### ACTIVITY
The answer must be every entry, retyped without a single difference.

——————

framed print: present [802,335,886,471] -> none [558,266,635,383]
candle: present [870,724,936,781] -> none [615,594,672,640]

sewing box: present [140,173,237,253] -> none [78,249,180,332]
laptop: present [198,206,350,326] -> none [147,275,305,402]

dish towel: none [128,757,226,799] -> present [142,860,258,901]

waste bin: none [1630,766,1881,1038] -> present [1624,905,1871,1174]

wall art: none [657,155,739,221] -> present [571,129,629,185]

——————

### WRITTEN SOLUTION
framed print: present [802,335,886,471] -> none [558,266,635,383]
candle: present [870,724,936,781] -> none [615,594,672,640]

sewing box: present [140,173,237,253] -> none [78,249,180,332]
laptop: present [198,206,350,326] -> none [147,275,305,402]

dish towel: none [128,757,226,799] -> present [142,860,258,901]

waste bin: none [1630,766,1881,1038] -> present [1624,905,1871,1174]

wall art: none [657,155,739,221] -> present [571,129,629,185]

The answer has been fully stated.